Some of the hard ones that particularly stand out:

  1. Running out of money one Christmas in the early days and having a properly depressing board meeting in High Wycombe with the early investors when we wondered what we could do. We decided to go into social housing to utilise our tutor network more, away from the general public. One investor said it was a “red herring” and should be ignored. We are now the leader in community investment support in that space.
  2. Running out of petrol more times than I can remember as I earned so little I never wanted to fill up the tank. I don’t think my friends even realise this but until about a year ago I started a charity software business on the side all the way through this company journey, to sell something i’d Invented, just to top up my salary.
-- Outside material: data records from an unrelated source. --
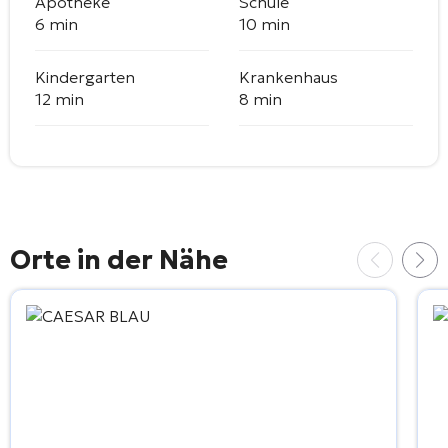
Apotheke
Schule
6 min
10 min
Kindergarten
Krankenhaus
12 min
8 min
Orte in der Nähe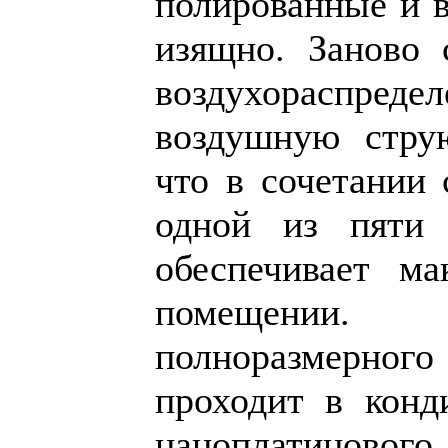
полированные и в
изящно. Заново 
воздухораспре
воздушную стру
что в сочетании
одной из пяти 
обеспечивает м
помещени
полноразмерного
проходит в конд
наноплатинового 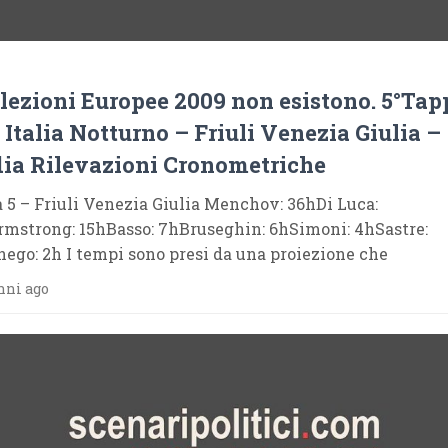
lezioni Europee 2009 non esistono. 5°Tap
 Italia Notturno – Friuli Venezia Giulia –
ia Rilevazioni Cronometriche
 5 – Friuli Venezia Giulia Menchov: 36hDi Luca:
mstrong: 15hBasso: 7hBruseghin: 6hSimoni: 4hSastre:
ego: 2h I tempi sono presi da una proiezione che
nni ago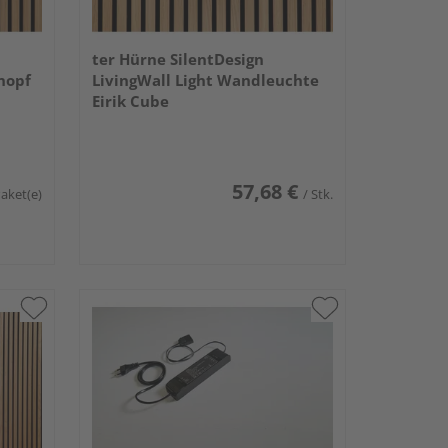
ter Hürne SilentDesign
nopf
LivingWall Light Wandleuchte
Eirik Cube
57,68 €
Paket(e)
/ Stk.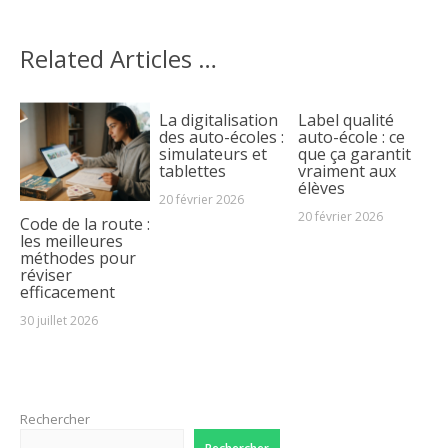
Related Articles …
La digitalisation
Label qualité
des auto-écoles :
auto-école : ce
simulateurs et
que ça garantit
tablettes
vraiment aux
élèves
20 février 2026
20 février 2026
Code de la route :
les meilleures
méthodes pour
réviser
efficacement
30 juillet 2026
Rechercher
Crazy looking back, but I couldn’t have made it work otherwise. Starting a business to pay for you to run another business- you couldn’t make it up.
  3. Losing our entire operations team in one weekend, and seeing the emails pour in from projects around the Uk that were just going to the wall left right and centre. I realised the actual meaning of sleeping at the office that weekend.
preparing the strategy on our first day in a “proper office”

The often quoted Gary Player phrase “The harder I worked the luckier i got” could not be more valid. And boy we’ve needed luck. One of our biggest ever contracts which ensured the survival of the firm came down to me submitting the tender whilst in France and a crappy internet connection with 30 seconds on the procurement portal to go…I don’t want to think about what would’ve happened if that hadn’t got through!

We are as ambitious as ever going forward and I genuinely think we can scale to anything. 100 people and £10m turnover is the next goal. Let’s see how we go! Excited for the next five years.